• [Task requirements] Each line below should be repeated exactly, but no picture should be carried over.

• [Data provided]
####################

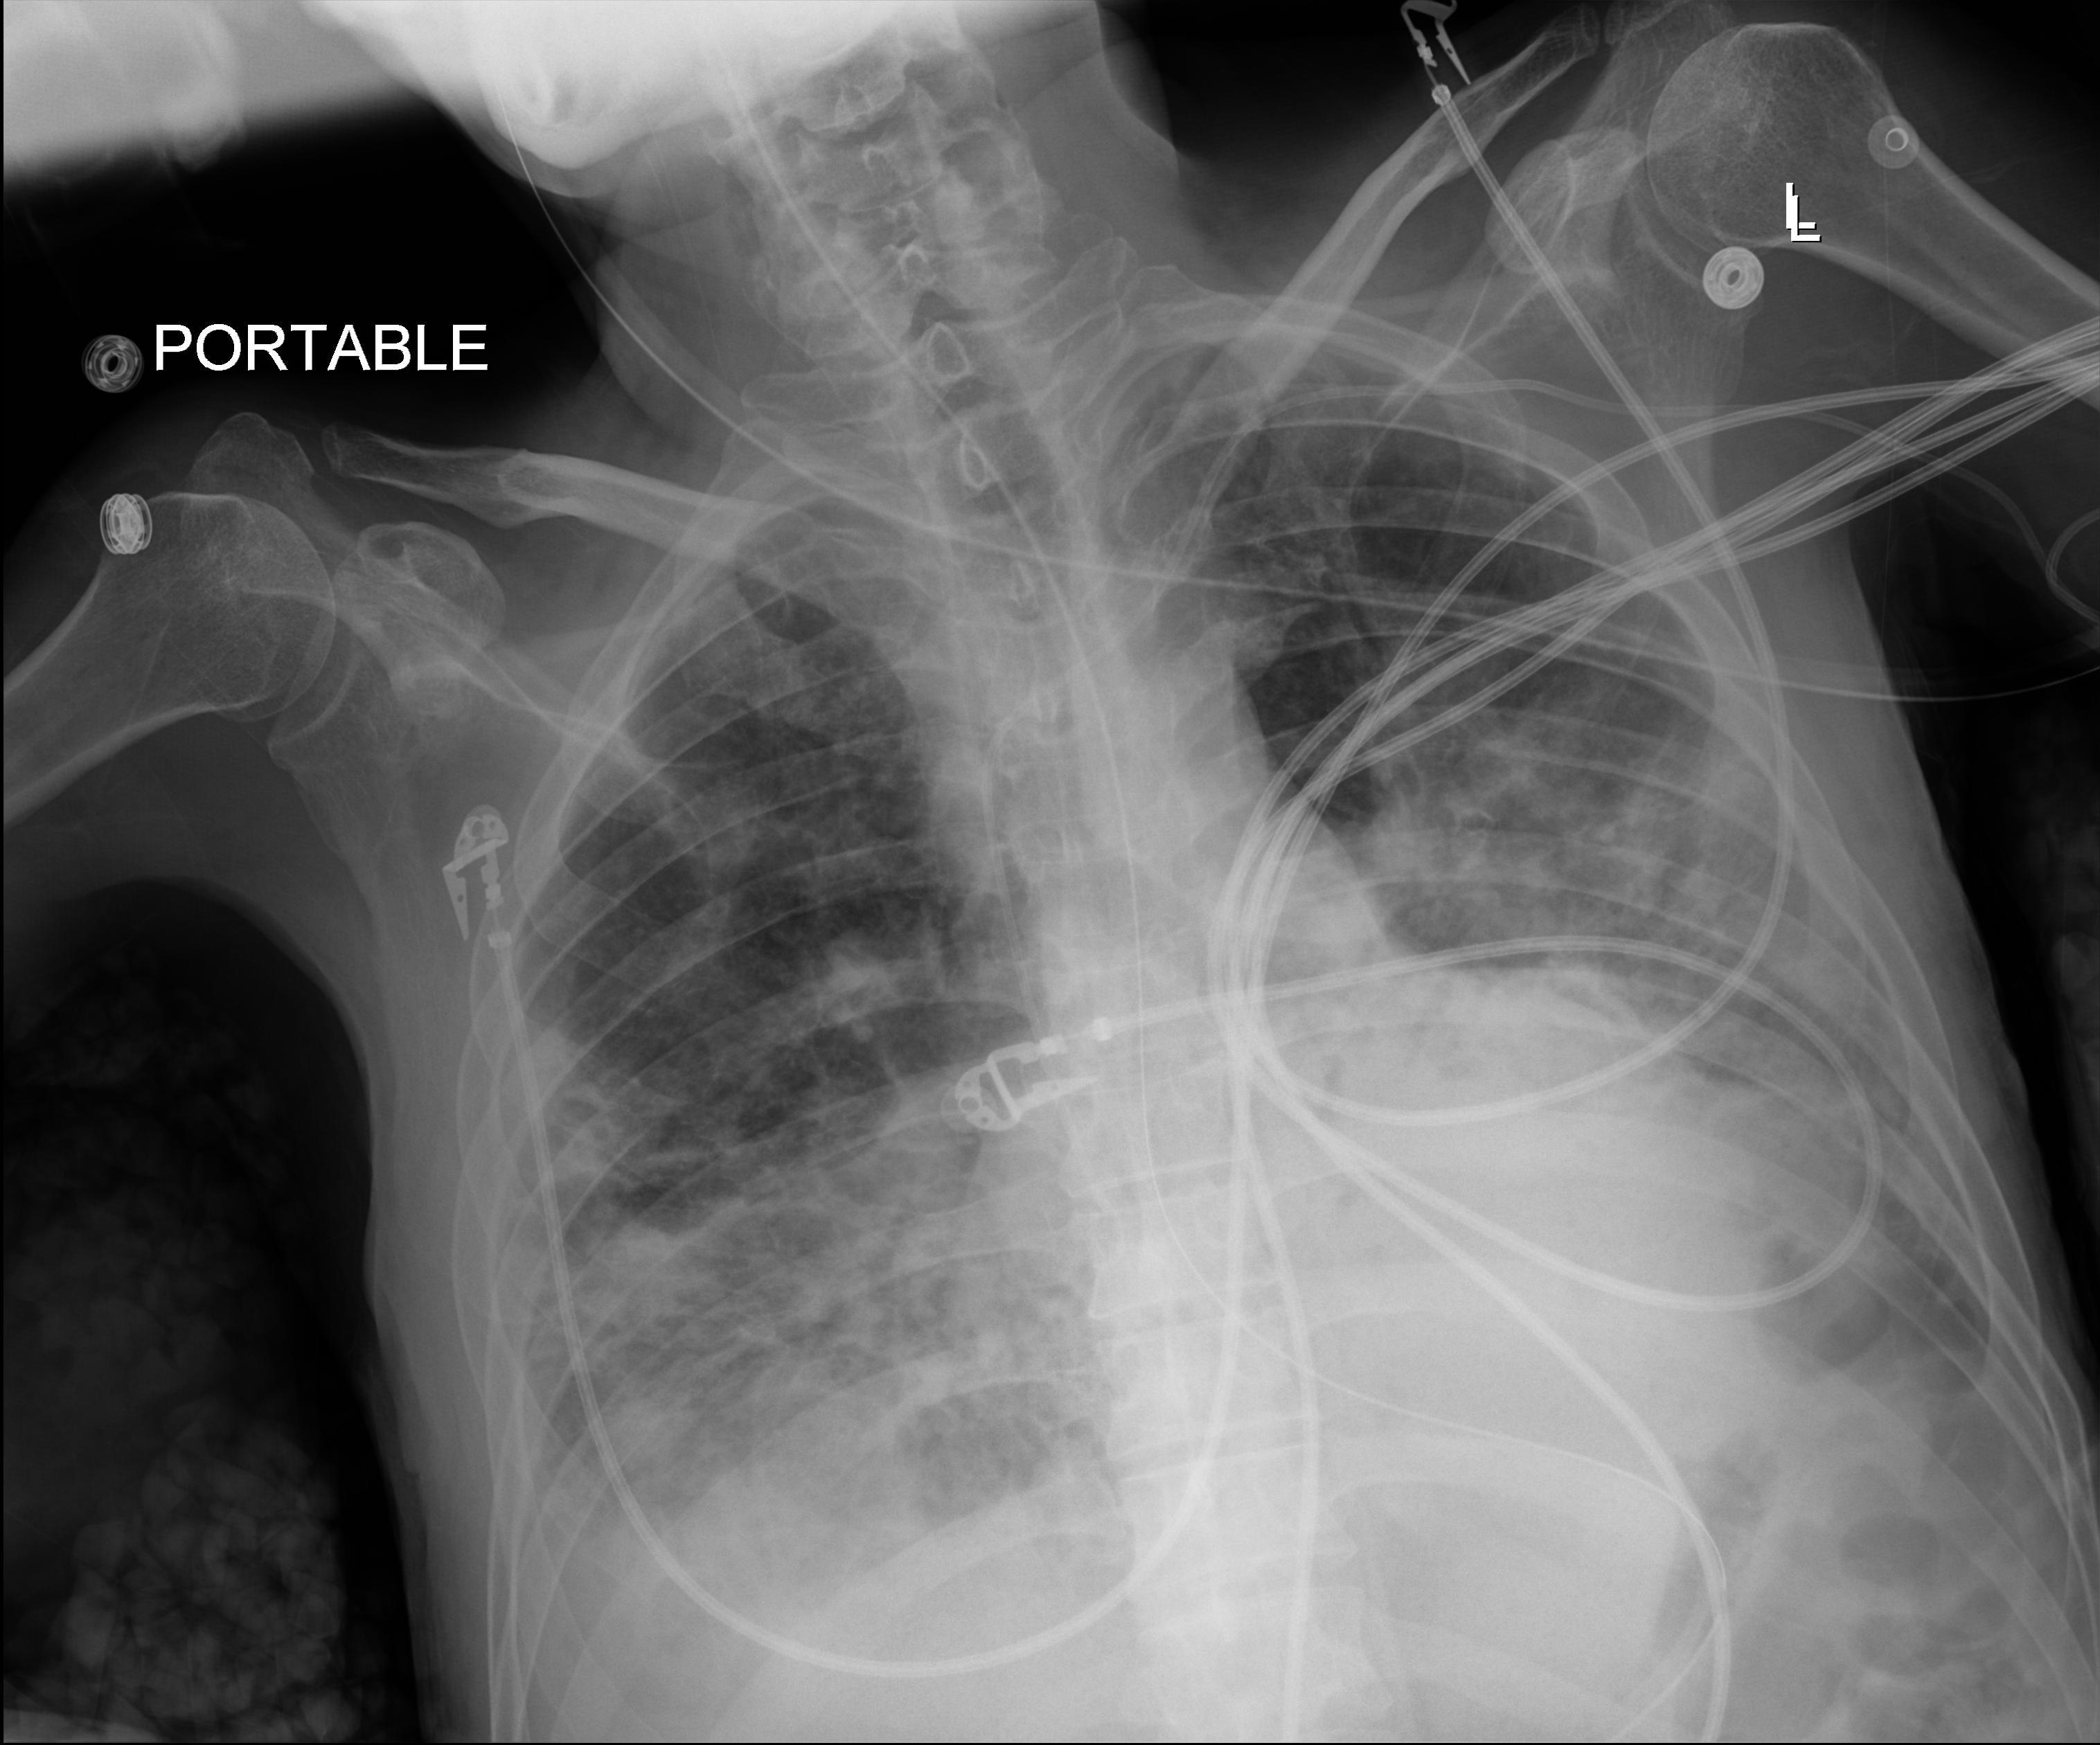
Chest radiograph (digital radiography), anteroposterior (AP) projection. Male patient hospitalised with COVID-19, age 18–59 years.
From the hospital-stay record, not from the radiograph (when in the stay this image was taken is not recorded):
- mechanically ventilated during this hospital stay: yes
- length of hospital stay: 96 days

####################

• [Task solution]
Chest radiograph (digital radiography), anteroposterior (AP) projection. Male patient hospitalised with COVID-19, age 18–59 years.
From the hospital-stay record, not from the radiograph (when in the stay this image was taken is not recorded):
- mechanically ventilated during this hospital stay: yes
- length of hospital stay: 96 days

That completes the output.